#### Data to examine
_ _ _ _

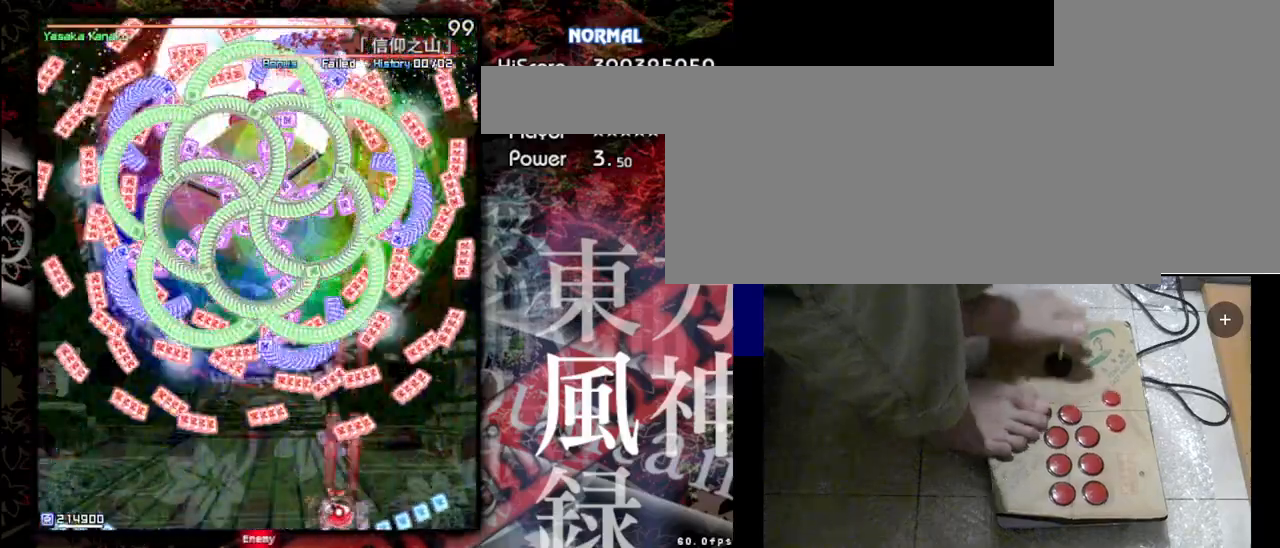
{"keys": ["left", "shift", "z"], "events": [[200, "shift", "up"], [200, "z", "up"], [400, "shift", "down"], [400, "z", "down"]]}
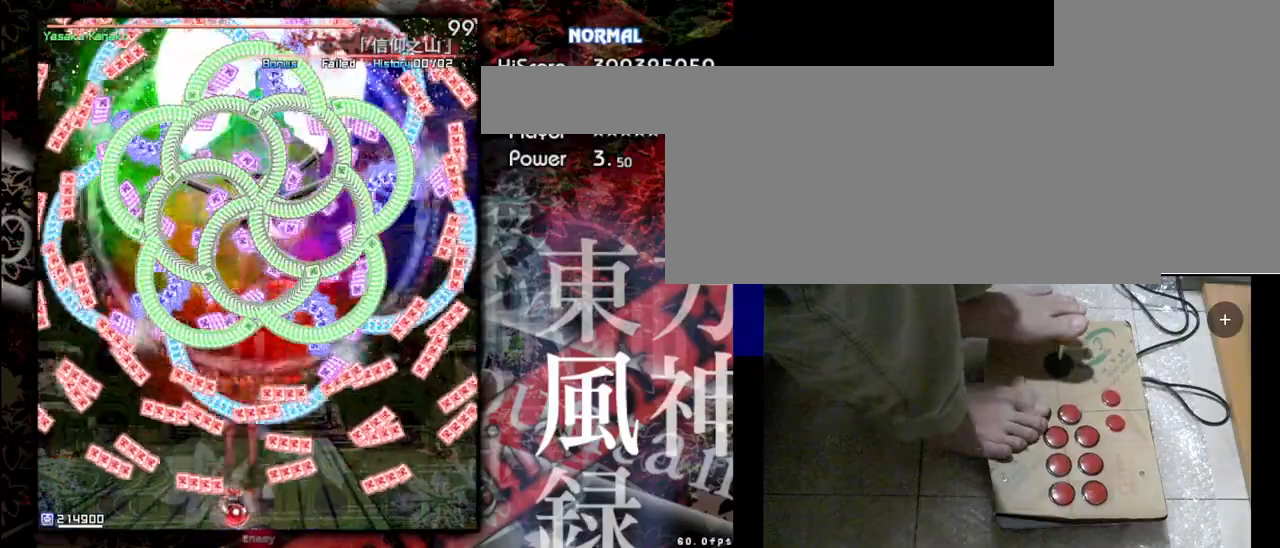
{"keys": ["shift", "z"], "events": [[167, "left", "up"]]}
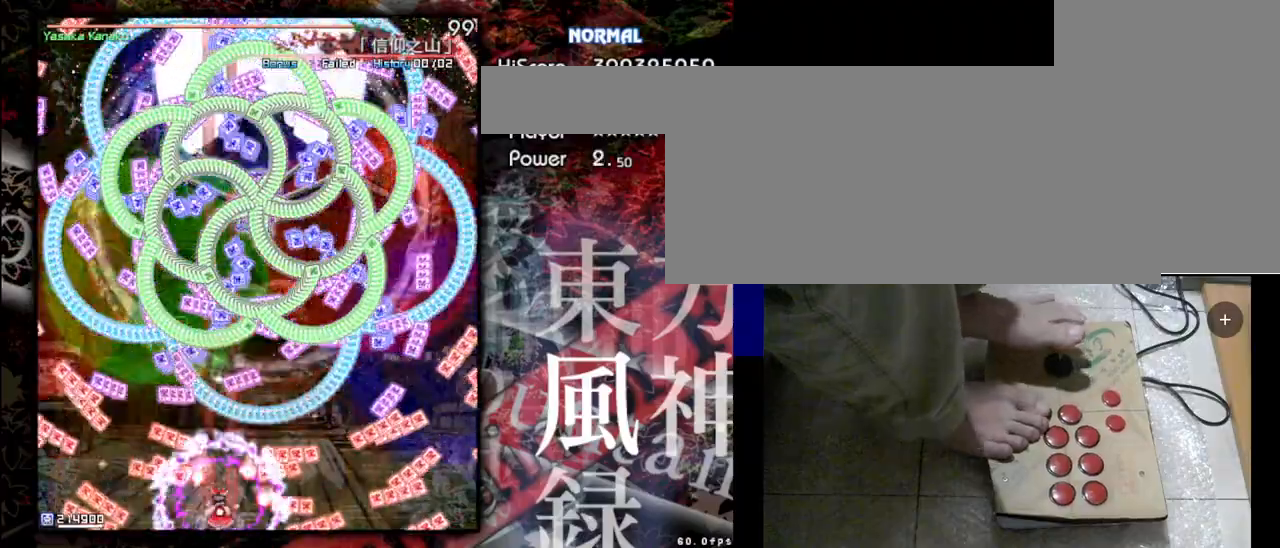
{"keys": ["right", "shift", "z"], "events": [[333, "right", "down"]]}
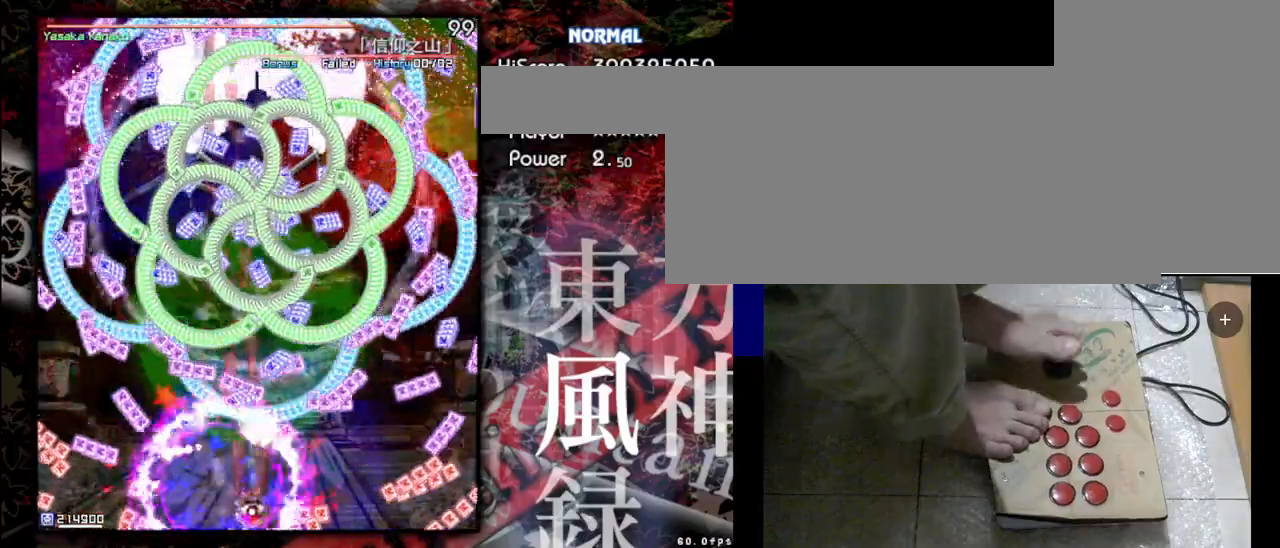
{"keys": ["shift", "z"], "events": [[133, "right", "up"]]}
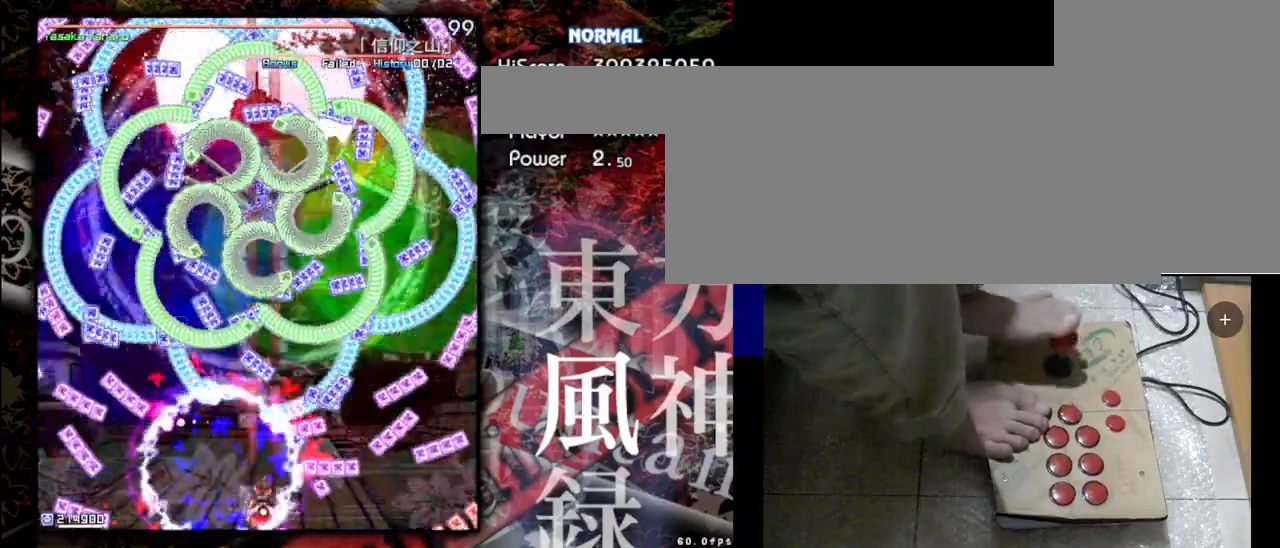
{"keys": ["shift", "z"], "events": [[300, "down", "down"], [400, "down", "up"]]}
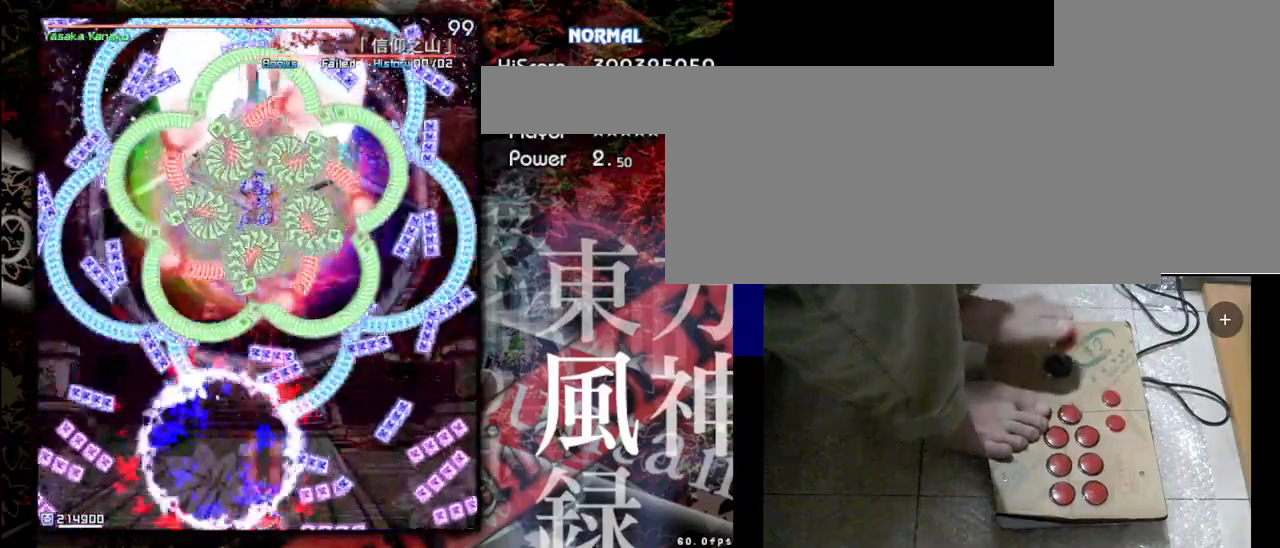
{"keys": ["shift", "z"], "events": []}
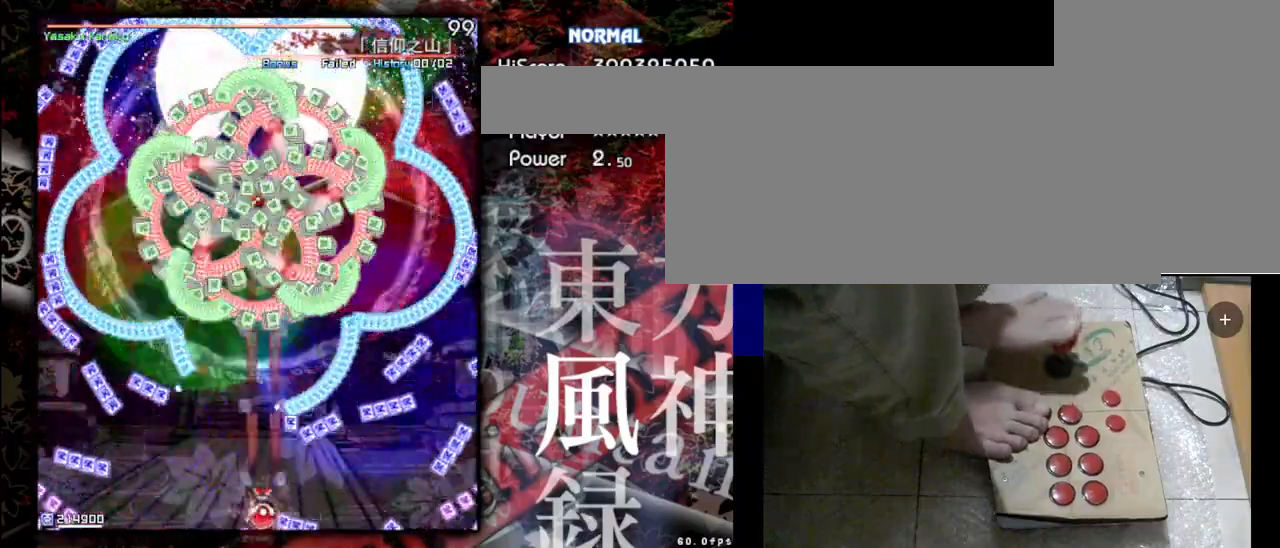
{"keys": ["shift", "z"], "events": []}
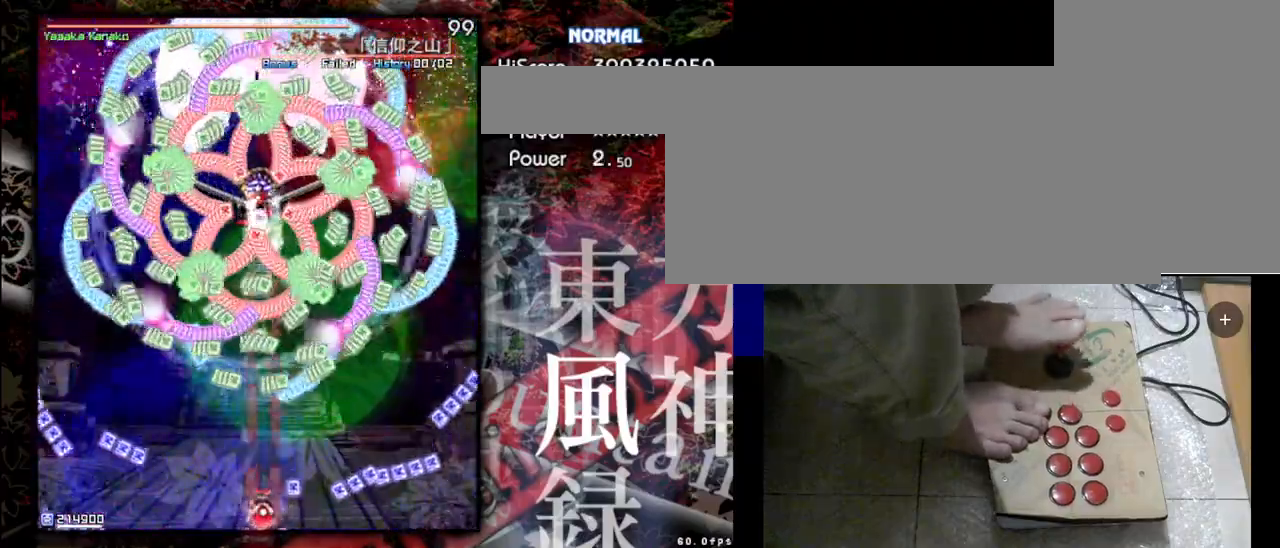
{"keys": ["shift", "z"], "events": []}
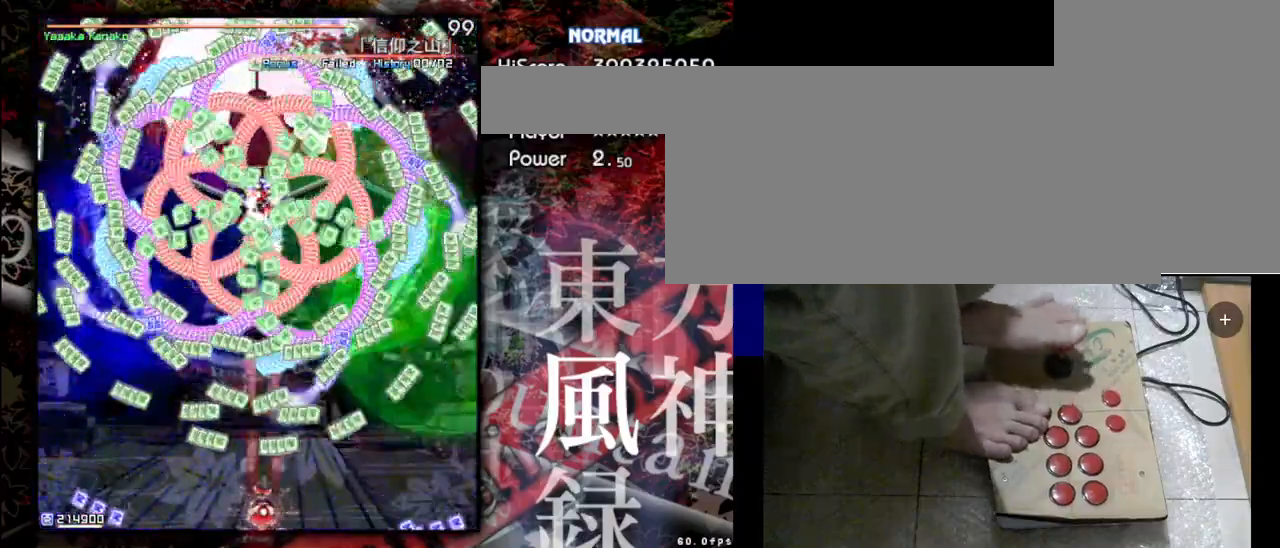
{"keys": ["shift", "z"], "events": [[100, "left", "down"], [133, "left", "up"]]}
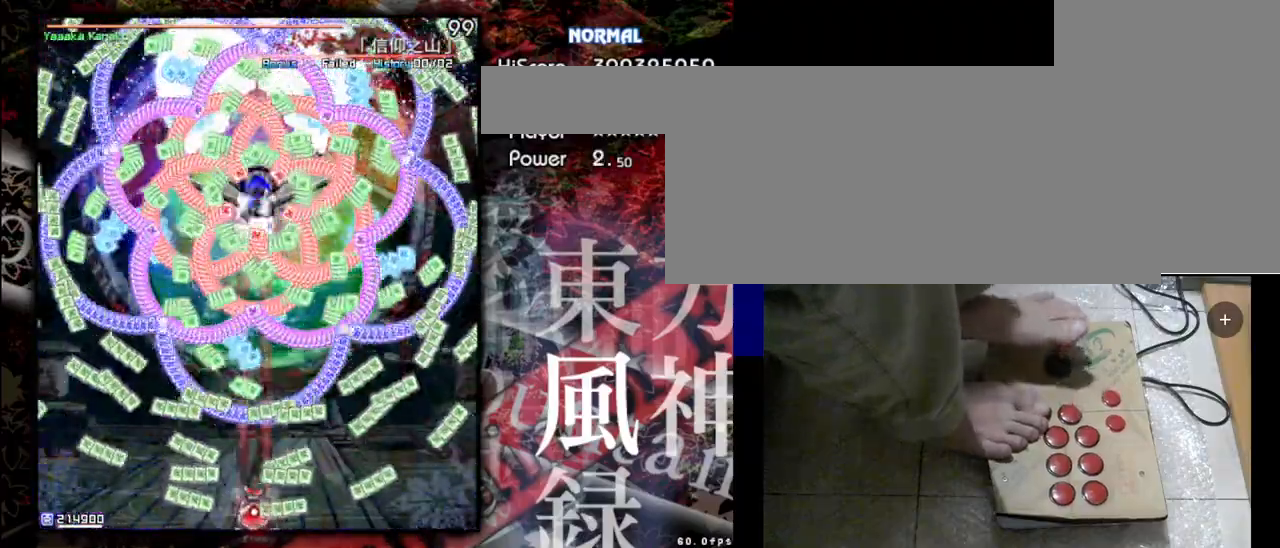
{"keys": ["shift", "z"], "events": [[167, "left", "down"], [400, "left", "up"]]}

_ _ _ _

#### Task to carry out
The preceding entries are to be returned verbatim, with every picture excluded.

#### Response to the task
{"keys": ["left", "shift", "z"], "events": [[200, "shift", "up"], [200, "z", "up"], [400, "shift", "down"], [400, "z", "down"]]}
{"keys": ["shift", "z"], "events": [[167, "left", "up"]]}
{"keys": ["right", "shift", "z"], "events": [[333, "right", "down"]]}
{"keys": ["shift", "z"], "events": [[133, "right", "up"]]}
{"keys": ["shift", "z"], "events": [[300, "down", "down"], [400, "down", "up"]]}
{"keys": ["shift", "z"], "events": []}
{"keys": ["shift", "z"], "events": []}
{"keys": ["shift", "z"], "events": []}
{"keys": ["shift", "z"], "events": [[100, "left", "down"], [133, "left", "up"]]}
{"keys": ["shift", "z"], "events": [[167, "left", "down"], [400, "left", "up"]]}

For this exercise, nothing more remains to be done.